Polska przesądami stoi – celowo zaczynam od takiego prowokacyjnego stwierdzenia. Bo niby wraz z wymianą pokoleń ulega im coraz mniejsza liczba osób, ale niemal każdy miewa momenty, w których myśli „a może jednak coś w tym jest?”. Zadajcie sobie pytanie, kto z Was bez chwili zawahania przechodzi za czarnym kotem, bez żalu przyjmuje zbicie lustra czy też nie łapie się za guzik na widok kominiarza? Ja przynajmniej nie zaliczam się do tej grupy. Podobnie w przypadku tradycji związanych z posiadaniem dziecka – niby większość z nas się z nich śmieje, ale skoro ich wcielenie w życie nie wymaga wielkiego zachodu, to właściwie dlaczego nie spróbować?

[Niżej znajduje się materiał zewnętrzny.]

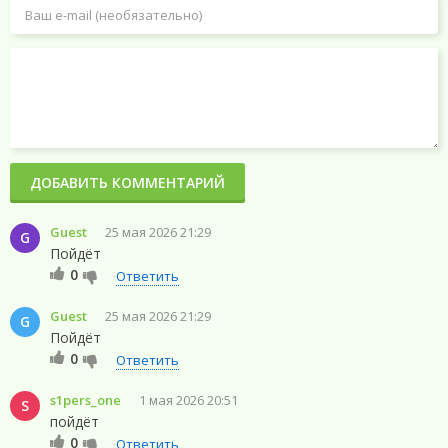
ДОБАВИТЬ КОММЕНТАРИЙ
Guest
25 мая 2026 21:29
G
Пойдёт
0
Ответить
Guest
25 мая 2026 21:29
G
Пойдёт
0
Ответить
s1pers_one
1 мая 2026 20:51
S
пойдёт
0
Ответить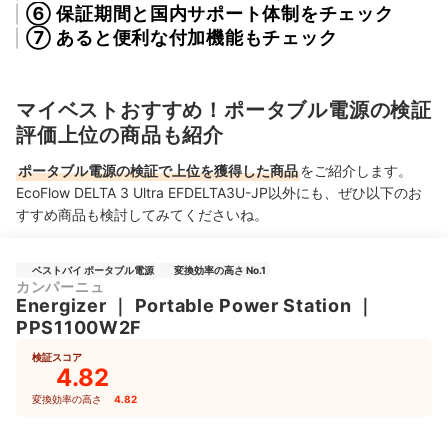
⑥ 保証期間と国内サポート体制をチェック
⑦ あると便利な付加機能もチェック
マイベストおすすめ！ポータブル電源の検証
評価上位の商品も紹介
ポータブル電源の検証で上位を獲得した商品
をご紹介します。
EcoFlow DELTA 3 Ultra EFDELTA3U-JP以外にも、ぜひ以下のお
すすめ商品も検討してみてくださいね。
ベストバイ ポータブル電源
変換効率の高さ No.1
カンパーニュ
Energizer
｜
Portable Power Station
｜
PPS1100W2F
検証スコア
4.82
変換効率の高さ
4.82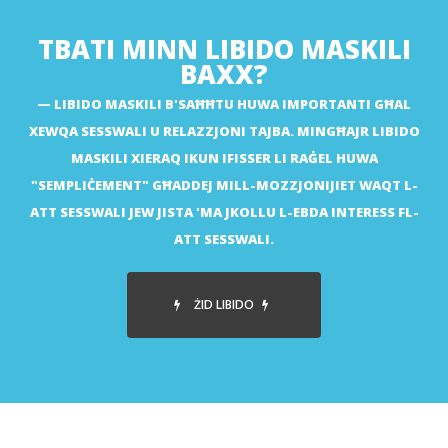
TBATI MINN LIBIDO MASKILI
BAXX?
LIBIDO MASKILI B'SAĦĦTU HUWA IMPORTANTI GĦAL
XEWQA SESSWALI U RELAZZJONI TAJBA. MINGĦAJR LIBIDO
MASKILI XIERAQ IKUN IFISSER LI RAĠEL HUWA
"SEMPLIĊEMENT" GĦADDEJ MILL-MOZZJONIJIET WAQT L-
ATT SESSWALI JEW JISTA 'MA JKOLLU L-EBDA INTERESS FL-
ATT SESSWALI.
ŻID LIBIDO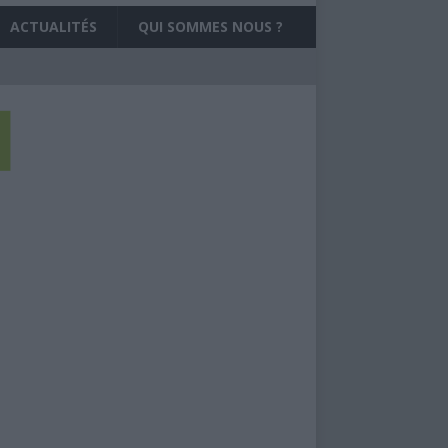
ACTUALITÉS
QUI SOMMES NOUS ?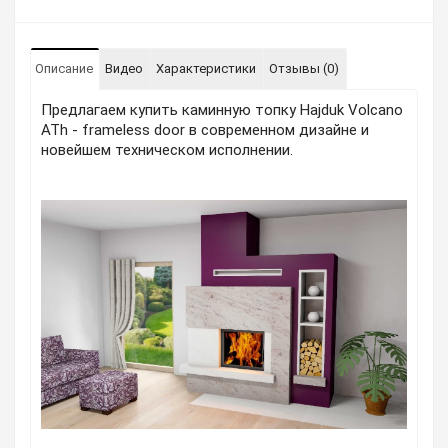
Описание
Видео
Характеристики
Отзывы (0)
Предлагаем купить каминную топку Hajduk Volcano
ATh - frameless door в современном дизайне и
новейшем техническом исполнении.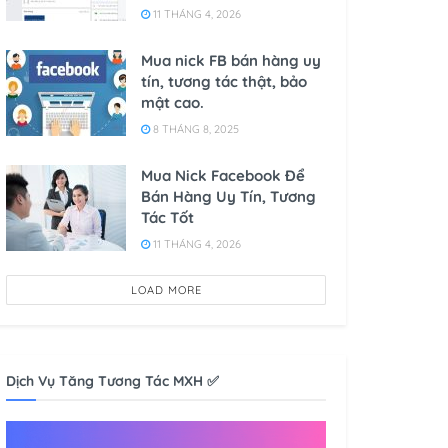
11 THÁNG 4, 2026
Mua nick FB bán hàng uy
tín, tương tác thật, bảo
mật cao.
8 THÁNG 8, 2025
Mua Nick Facebook Để
Bán Hàng Uy Tín, Tương
Tác Tốt
11 THÁNG 4, 2026
LOAD MORE
Dịch Vụ Tăng Tương Tác MXH ✅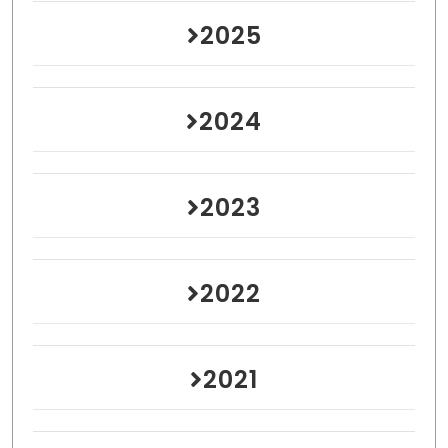
2025
2024
2023
2022
2021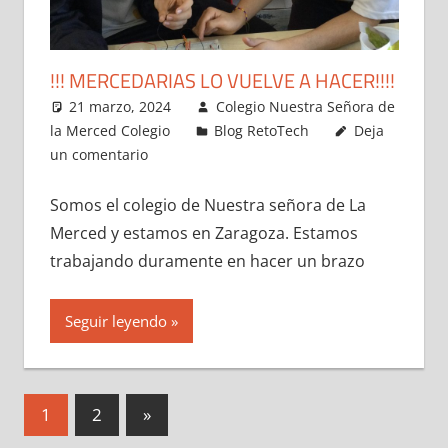
!!! MERCEDARIAS LO VUELVE A HACER!!!!
21 marzo, 2024
Colegio Nuestra Señora de
la Merced Colegio
Blog RetoTech
Deja
un comentario
Somos el colegio de Nuestra señora de La
Merced y estamos en Zaragoza. Estamos
trabajando duramente en hacer un brazo
Seguir leyendo
Paginación
Entradas
1
2
»
siguientes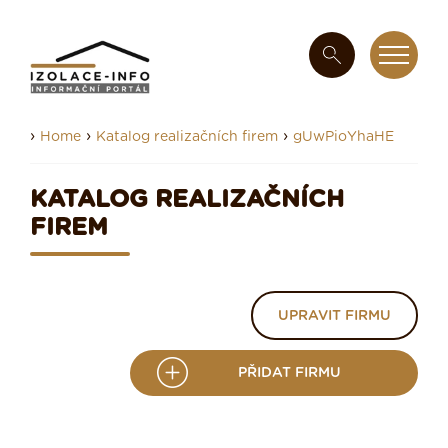
›
›
›
Home
Katalog realizačních firem
gUwPioYhaHE
KATALOG REALIZAČNÍCH
FIREM
UPRAVIT FIRMU
PŘIDAT FIRMU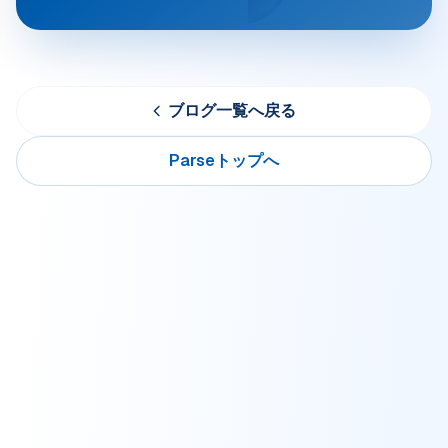
ブログ一覧へ戻る
Parseトップへ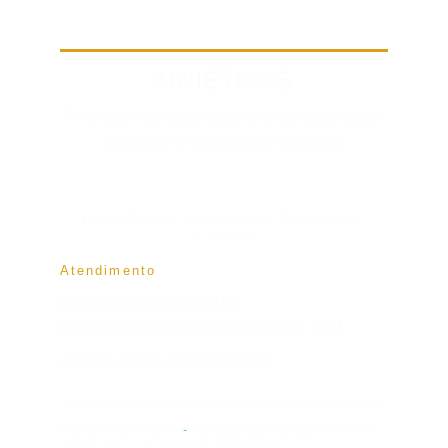
UNIETHOS
Formação complementar com aplicabilidade 
imediata no mercado de trabalho.
Início
-
Cursos
-
Institucional
-
Resultados
-
Contato
Atendimento
cursos@uniethos.com.br
Suporte via WhatsApp: (43) 99926-7671
Área do Aluno disponível 24h
© 2026 UNIETHOS
-
Credibilidade acadêmica e foco 
prático para sua evolução profissional.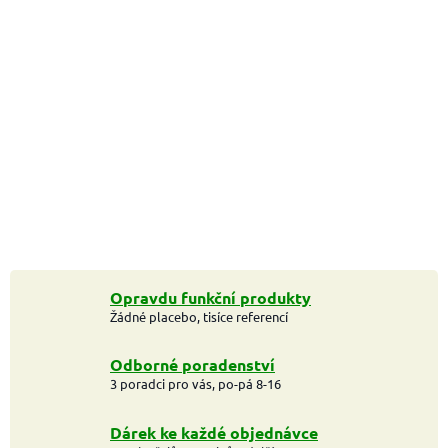
Opravdu funkční produkty
Žádné placebo, tisíce referencí
Odborné poradenství
3 poradci pro vás, po-pá 8-16
Dárek ke každé objednávce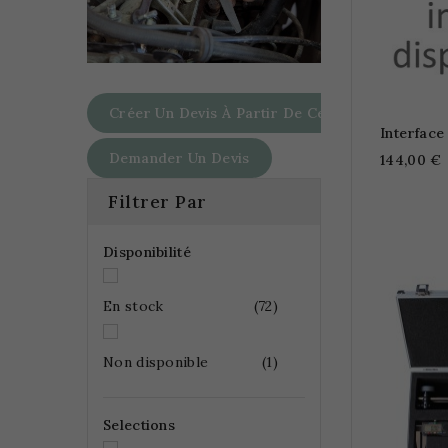
Créer Un Devis À Partir De Ce Panier
Interface
Demander Un Devis
144,00 €
Filtrer Par
Disponibilité
En stock
(72)
Non disponible
(1)
Selections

Tym bardziej, że większość spośród znanych mi przesądów należy do tych raczej przyjemnych. Na przykład te związane z ząbkami – który z rodziców jako pierwszy zauważy pierwszy ząbek dziecka, temu należy się drobny prezent / sukienka (w zależności od wersji; jako facet wolałbym pierwszą z nich, bo przecież co mi po sukience, z drugiej strony i tak zwykle to mamuśki są górą). Albo wróżka zębuszka, która przynosi w nocy drobny prezent dziecku, które utracony ząbek mleczny włoży przed snem pod poduszkę. Ostatnio z kolei wyczytałem typowo ludową tradycję stuknięcia w ząbek maluszka otrzymaną na chrzcie srebrną łyżeczką, w celu zapewnienia mu szczęścia.
Albo raczej zabobony dotyczące pożądanej płci dziecka, budzące mimowolny ruch kącików mych ust w górę. Przykładowo, jeśli życzysz sobie córeczkę, to podczas starań o potomka załóż skarpetki w kolorze różowym, a jeśli synka, to w niebieskim. Sprawdziłem – nie działa 😉 Nie żebym narzekał, Mała jest cudowna, ale chyba każdy ojciec w pierwszej kolejności myśli o pierworodnym synu. Część osób wierzy, że jeśli niemowlę najpierw powie „tata”, to następne dziecko będzie chłopcem, a jeśli „mama”, to dziewczynką. Zdaniem specjalistów większość maluszków najpierw zaczyna mówić „tata”, ponieważ „t” jest łatwiejsze do wymówienia niż „m”. To dobra informacja w kontekście ostatniego z omawianych przesądów, ponieważ oznacza, że do seksmisji nam jeszcze daleko 😉
Istnieje też przesąd dotyczący pieluch – ich palenie w piecu zamiast wyrzucanie do kosza na śmieci może rzekomo skutkować odparzeniami i krostkami na pupie dziecka. Z własnego doświadczenia nie jestem w stanie potwierdzić ani zaprzeczyć, ponieważ od narodzin Małej stosujemy pieluszki wielorazowe. Podejrzewam jednak, że chodzi tu raczej o smród w domu i zanieczyszczanie środowiska produktami spalania jednorazówek. I tyle z kolejnego mitu.